ASSIGNED TASK: Word for word, output the data that follows.
☆ ☆ ☆ ☆ ☆
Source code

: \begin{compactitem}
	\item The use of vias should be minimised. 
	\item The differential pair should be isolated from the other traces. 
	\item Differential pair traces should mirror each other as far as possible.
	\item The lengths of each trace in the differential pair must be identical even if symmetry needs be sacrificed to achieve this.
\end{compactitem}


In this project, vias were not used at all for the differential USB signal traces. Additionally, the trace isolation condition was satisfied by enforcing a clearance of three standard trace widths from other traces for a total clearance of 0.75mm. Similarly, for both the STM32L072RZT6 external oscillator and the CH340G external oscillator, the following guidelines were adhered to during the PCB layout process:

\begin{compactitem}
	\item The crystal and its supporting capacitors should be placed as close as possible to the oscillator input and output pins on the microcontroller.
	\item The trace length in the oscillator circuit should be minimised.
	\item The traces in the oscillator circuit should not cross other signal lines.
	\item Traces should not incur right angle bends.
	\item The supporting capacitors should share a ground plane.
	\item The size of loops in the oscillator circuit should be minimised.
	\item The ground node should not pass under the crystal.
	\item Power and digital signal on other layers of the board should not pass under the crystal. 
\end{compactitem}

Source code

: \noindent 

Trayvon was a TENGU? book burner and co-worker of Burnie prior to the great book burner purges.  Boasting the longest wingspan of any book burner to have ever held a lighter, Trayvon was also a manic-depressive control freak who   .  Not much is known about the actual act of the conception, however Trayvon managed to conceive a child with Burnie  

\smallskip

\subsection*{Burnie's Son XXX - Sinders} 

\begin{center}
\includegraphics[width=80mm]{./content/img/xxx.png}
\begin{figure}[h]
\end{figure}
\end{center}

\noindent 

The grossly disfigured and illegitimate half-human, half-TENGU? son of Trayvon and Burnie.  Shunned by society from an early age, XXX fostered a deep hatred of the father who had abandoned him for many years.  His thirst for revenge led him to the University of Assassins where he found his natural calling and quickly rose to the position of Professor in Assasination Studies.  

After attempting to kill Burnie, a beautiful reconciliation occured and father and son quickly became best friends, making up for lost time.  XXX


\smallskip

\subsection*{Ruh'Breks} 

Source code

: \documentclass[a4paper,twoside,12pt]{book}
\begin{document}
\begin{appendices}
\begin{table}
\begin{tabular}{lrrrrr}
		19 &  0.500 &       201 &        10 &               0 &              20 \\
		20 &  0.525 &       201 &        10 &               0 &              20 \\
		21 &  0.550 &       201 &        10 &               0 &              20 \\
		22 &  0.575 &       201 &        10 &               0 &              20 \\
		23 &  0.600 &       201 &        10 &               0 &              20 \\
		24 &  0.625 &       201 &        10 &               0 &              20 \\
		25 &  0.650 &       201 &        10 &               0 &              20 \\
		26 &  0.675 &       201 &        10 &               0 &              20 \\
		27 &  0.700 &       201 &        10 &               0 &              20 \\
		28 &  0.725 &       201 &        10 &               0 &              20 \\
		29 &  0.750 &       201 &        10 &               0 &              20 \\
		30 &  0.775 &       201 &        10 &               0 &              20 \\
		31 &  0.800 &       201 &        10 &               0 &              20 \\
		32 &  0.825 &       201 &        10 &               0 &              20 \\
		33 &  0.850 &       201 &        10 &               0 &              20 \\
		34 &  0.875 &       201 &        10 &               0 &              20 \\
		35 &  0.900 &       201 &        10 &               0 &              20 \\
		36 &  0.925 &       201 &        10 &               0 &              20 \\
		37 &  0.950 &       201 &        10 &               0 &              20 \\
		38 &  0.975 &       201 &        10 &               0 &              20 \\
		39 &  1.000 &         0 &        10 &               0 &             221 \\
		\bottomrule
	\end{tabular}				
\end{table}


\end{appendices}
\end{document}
☆ ☆ ☆ ☆ ☆
TASK RESULT:
Source code

: \begin{compactitem}
	\item The use of vias should be minimised. 
	\item The differential pair should be isolated from the other traces. 
	\item Differential pair traces should mirror each other as far as possible.
	\item The lengths of each trace in the differential pair must be identical even if symmetry needs be sacrificed to achieve this.
\end{compactitem}


In this project, vias were not used at all for the differential USB signal traces. Additionally, the trace isolation condition was satisfied by enforcing a clearance of three standard trace widths from other traces for a total clearance of 0.75mm. Similarly, for both the STM32L072RZT6 external oscillator and the CH340G external oscillator, the following guidelines were adhered to during the PCB layout process:

\begin{compactitem}
	\item The crystal and its supporting capacitors should be placed as close as possible to the oscillator input and output pins on the microcontroller.
	\item The trace length in the oscillator circuit should be minimised.
	\item The traces in the oscillator circuit should not cross other signal lines.
	\item Traces should not incur right angle bends.
	\item The supporting capacitors should share a ground plane.
	\item The size of loops in the oscillator circuit should be minimised.
	\item The ground node should not pass under the crystal.
	\item Power and digital signal on other layers of the board should not pass under the crystal. 
\end{compactitem}

Source code

: \noindent 

Trayvon was a TENGU? book burner and co-worker of Burnie prior to the great book burner purges.  Boasting the longest wingspan of any book burner to have ever held a lighter, Trayvon was also a manic-depressive control freak who   .  Not much is known about the actual act of the conception, however Trayvon managed to conceive a child with Burnie  

\smallskip

\subsection*{Burnie's Son XXX - Sinders} 

\begin{center}
\includegraphics[width=80mm]{./content/img/xxx.png}
\begin{figure}[h]
\end{figure}
\end{center}

\noindent 

The grossly disfigured and illegitimate half-human, half-TENGU? son of Trayvon and Burnie.  Shunned by society from an early age, XXX fostered a deep hatred of the father who had abandoned him for many years.  His thirst for revenge led him to the University of Assassins where he found his natural calling and quickly rose to the position of Professor in Assasination Studies.  

After attempting to kill Burnie, a beautiful reconciliation occured and father and son quickly became best friends, making up for lost time.  XXX


\smallskip

\subsection*{Ruh'Breks} 

Source code

: \documentclass[a4paper,twoside,12pt]{book}
\begin{document}
\begin{appendices}
\begin{table}
\begin{tabular}{lrrrrr}
		19 &  0.500 &       201 &        10 &               0 &              20 \\
		20 &  0.525 &       201 &        10 &               0 &              20 \\
		21 &  0.550 &       201 &        10 &               0 &              20 \\
		22 &  0.575 &       201 &        10 &               0 &              20 \\
		23 &  0.600 &       201 &        10 &               0 &              20 \\
		24 &  0.625 &       201 &        10 &               0 &              20 \\
		25 &  0.650 &       201 &        10 &               0 &              20 \\
		26 &  0.675 &       201 &        10 &               0 &              20 \\
		27 &  0.700 &       201 &        10 &               0 &              20 \\
		28 &  0.725 &       201 &        10 &               0 &              20 \\
		29 &  0.750 &       201 &        10 &               0 &              20 \\
		30 &  0.775 &       201 &        10 &               0 &              20 \\
		31 &  0.800 &       201 &        10 &               0 &              20 \\
		32 &  0.825 &       201 &        10 &               0 &              20 \\
		33 &  0.850 &       201 &        10 &               0 &              20 \\
		34 &  0.875 &       201 &        10 &               0 &              20 \\
		35 &  0.900 &       201 &        10 &               0 &              20 \\
		36 &  0.925 &       201 &        10 &               0 &              20 \\
		37 &  0.950 &       201 &        10 &               0 &              20 \\
		38 &  0.975 &       201 &        10 &               0 &              20 \\
		39 &  1.000 &         0 &        10 &               0 &             221 \\
		\bottomrule
	\end{tabular}				
\end{table}


\end{appendices}
\end{document}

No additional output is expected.